Collected data
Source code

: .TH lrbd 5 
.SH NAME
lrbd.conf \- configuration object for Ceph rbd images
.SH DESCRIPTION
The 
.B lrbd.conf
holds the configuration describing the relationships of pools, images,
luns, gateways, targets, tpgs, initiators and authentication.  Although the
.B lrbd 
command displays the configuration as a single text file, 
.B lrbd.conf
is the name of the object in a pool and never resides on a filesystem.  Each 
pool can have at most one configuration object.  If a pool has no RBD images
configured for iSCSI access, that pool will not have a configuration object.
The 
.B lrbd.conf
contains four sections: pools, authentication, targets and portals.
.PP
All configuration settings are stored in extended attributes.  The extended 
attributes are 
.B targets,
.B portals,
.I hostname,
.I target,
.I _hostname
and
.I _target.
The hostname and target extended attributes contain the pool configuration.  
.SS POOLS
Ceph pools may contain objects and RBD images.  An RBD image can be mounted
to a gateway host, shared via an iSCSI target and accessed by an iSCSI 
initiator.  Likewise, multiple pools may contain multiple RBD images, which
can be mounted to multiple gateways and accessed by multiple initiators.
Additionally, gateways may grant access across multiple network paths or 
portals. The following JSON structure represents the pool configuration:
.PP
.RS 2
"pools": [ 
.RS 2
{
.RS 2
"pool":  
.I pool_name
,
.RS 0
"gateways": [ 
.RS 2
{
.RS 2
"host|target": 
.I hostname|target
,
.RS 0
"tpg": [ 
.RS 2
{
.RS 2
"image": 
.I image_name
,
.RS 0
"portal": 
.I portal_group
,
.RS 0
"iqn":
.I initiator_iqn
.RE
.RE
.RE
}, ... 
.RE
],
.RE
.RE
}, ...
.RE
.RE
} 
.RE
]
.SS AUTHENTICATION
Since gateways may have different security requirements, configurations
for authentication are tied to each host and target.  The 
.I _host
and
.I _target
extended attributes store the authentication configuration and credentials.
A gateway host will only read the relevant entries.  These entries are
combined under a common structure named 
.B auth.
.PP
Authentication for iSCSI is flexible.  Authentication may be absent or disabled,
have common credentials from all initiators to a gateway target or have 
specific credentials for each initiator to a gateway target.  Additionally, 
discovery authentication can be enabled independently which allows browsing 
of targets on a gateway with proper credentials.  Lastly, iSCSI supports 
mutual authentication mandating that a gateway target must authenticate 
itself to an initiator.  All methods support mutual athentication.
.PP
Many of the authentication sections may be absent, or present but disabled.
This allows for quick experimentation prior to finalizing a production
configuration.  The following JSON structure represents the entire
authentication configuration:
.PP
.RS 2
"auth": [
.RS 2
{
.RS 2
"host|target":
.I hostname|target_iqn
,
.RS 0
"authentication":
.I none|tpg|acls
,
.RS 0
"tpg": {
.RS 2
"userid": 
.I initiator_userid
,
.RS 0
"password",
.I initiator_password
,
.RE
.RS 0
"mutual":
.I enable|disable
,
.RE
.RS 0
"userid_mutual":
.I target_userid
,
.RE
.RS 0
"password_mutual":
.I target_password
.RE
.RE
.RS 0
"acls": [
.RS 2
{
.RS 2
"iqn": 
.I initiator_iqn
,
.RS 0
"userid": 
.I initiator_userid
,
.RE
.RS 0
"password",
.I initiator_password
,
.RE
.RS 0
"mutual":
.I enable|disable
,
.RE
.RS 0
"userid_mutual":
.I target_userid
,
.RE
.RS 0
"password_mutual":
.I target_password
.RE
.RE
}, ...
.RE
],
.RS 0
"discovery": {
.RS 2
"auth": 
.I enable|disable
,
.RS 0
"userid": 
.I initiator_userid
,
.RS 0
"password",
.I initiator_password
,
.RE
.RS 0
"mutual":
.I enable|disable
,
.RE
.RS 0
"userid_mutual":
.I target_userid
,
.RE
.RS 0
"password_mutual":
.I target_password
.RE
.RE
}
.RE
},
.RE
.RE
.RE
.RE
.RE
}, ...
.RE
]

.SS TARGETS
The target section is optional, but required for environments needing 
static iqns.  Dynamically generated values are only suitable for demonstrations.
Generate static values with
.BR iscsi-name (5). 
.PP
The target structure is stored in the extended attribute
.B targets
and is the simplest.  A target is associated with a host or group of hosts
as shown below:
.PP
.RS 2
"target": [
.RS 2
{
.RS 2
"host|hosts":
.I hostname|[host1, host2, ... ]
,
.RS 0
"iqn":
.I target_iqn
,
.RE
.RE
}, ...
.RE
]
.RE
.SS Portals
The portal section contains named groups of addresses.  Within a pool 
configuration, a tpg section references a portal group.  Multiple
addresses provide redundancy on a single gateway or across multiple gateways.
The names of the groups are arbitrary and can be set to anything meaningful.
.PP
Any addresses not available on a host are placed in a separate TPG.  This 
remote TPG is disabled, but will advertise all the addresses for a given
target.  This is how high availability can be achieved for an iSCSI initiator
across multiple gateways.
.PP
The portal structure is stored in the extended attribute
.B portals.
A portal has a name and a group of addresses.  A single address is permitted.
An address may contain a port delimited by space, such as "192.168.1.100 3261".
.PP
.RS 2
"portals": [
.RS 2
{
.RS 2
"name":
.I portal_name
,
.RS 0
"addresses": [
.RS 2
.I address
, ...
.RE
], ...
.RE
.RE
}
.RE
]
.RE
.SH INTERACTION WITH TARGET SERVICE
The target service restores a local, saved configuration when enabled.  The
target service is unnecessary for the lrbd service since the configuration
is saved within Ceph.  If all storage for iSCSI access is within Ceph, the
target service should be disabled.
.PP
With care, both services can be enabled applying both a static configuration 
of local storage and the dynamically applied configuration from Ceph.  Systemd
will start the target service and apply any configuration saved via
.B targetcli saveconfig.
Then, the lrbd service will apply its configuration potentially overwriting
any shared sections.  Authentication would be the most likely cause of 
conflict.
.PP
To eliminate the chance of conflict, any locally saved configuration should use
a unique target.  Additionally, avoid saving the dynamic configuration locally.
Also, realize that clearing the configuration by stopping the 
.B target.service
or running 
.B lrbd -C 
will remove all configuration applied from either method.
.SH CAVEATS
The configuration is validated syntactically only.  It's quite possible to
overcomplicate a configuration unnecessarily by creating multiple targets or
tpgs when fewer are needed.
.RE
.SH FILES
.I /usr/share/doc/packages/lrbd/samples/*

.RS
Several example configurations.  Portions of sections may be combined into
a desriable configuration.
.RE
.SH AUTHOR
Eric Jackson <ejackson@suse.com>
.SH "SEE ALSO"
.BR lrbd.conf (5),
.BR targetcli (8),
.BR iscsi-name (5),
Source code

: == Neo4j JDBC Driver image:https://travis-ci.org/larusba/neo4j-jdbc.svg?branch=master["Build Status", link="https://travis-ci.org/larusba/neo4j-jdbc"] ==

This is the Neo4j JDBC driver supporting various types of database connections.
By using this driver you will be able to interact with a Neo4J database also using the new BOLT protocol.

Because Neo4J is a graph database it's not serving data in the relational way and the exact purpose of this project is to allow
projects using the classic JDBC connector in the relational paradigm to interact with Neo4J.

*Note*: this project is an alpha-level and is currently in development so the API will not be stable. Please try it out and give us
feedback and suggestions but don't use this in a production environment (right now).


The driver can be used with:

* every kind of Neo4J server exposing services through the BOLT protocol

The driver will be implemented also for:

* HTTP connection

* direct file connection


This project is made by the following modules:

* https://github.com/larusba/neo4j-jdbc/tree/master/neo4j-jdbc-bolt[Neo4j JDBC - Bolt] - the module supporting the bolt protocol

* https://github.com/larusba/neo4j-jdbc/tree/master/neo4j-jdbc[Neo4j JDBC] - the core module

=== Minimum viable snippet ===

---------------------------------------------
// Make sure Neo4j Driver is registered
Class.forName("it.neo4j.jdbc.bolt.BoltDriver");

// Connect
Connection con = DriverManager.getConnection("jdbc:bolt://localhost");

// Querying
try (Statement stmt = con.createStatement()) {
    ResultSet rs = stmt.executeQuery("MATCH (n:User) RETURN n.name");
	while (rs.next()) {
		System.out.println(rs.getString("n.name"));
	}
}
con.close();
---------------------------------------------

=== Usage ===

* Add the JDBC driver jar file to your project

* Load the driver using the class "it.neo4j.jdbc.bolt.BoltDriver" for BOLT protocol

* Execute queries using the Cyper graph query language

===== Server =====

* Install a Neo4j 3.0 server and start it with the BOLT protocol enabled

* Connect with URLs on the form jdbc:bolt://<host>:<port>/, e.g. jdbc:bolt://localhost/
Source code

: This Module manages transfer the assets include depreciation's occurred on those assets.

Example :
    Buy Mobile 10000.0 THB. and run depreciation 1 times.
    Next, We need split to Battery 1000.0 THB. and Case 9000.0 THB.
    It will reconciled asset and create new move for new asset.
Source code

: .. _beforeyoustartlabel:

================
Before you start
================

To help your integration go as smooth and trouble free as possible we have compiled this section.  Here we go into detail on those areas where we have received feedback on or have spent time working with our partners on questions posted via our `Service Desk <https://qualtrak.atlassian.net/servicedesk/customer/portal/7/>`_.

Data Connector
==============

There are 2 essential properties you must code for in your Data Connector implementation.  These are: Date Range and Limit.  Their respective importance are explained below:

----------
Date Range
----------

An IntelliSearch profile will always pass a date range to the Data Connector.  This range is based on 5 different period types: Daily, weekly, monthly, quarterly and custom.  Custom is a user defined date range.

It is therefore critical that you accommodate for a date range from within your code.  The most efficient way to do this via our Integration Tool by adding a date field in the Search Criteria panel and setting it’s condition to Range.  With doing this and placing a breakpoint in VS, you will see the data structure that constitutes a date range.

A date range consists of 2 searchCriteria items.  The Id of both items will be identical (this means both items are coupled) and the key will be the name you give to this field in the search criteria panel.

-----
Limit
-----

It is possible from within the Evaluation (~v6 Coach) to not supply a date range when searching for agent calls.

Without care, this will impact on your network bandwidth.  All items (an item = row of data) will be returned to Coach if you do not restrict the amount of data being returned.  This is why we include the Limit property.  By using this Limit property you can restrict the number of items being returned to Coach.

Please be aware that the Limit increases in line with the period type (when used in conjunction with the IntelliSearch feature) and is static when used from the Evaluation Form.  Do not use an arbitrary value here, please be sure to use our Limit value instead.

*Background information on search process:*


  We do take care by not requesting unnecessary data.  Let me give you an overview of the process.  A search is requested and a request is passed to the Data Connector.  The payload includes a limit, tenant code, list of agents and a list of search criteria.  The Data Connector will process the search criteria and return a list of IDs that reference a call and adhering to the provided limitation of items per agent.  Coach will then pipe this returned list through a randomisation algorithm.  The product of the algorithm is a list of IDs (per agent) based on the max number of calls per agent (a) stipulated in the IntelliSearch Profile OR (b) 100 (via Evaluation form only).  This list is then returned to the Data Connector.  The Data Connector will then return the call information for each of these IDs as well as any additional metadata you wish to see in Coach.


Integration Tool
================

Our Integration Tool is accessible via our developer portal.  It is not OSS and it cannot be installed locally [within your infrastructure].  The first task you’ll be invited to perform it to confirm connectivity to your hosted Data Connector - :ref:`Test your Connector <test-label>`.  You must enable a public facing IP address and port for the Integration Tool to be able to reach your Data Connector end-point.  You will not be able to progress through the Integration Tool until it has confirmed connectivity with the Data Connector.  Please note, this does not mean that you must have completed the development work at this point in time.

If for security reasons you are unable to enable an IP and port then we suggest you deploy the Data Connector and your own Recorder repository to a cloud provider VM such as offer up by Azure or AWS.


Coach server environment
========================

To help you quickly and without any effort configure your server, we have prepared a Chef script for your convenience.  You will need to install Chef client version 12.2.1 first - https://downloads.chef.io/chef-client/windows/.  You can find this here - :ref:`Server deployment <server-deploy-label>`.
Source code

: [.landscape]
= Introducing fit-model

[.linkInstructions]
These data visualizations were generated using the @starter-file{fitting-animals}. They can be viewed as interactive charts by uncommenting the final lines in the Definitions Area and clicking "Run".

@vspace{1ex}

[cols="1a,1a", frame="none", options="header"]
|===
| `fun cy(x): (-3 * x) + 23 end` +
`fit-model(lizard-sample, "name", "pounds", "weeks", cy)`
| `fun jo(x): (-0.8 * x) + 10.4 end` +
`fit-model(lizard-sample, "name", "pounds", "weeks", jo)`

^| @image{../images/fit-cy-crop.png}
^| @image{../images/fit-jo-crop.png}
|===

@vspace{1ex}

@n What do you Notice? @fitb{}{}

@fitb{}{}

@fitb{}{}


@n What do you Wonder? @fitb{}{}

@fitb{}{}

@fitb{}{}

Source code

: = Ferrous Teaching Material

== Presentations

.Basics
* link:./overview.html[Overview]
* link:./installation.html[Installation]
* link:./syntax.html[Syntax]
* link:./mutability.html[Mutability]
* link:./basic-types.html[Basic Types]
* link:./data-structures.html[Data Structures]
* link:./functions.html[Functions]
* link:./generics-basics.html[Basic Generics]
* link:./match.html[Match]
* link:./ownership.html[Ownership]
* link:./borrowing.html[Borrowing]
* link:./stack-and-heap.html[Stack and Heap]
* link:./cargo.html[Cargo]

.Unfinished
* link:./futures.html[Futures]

_EXERCISE DETAILS_
The reply should consist solely of the lines of the data, exact, from the opening line through the line with "holds the configuration", inclusive.

_REPLY TO THE TASK_
Source code

: .TH lrbd 5 
.SH NAME
lrbd.conf \- configuration object for Ceph rbd images
.SH DESCRIPTION
The 
.B lrbd.conf
holds the configuration describing the relationships of pools, images,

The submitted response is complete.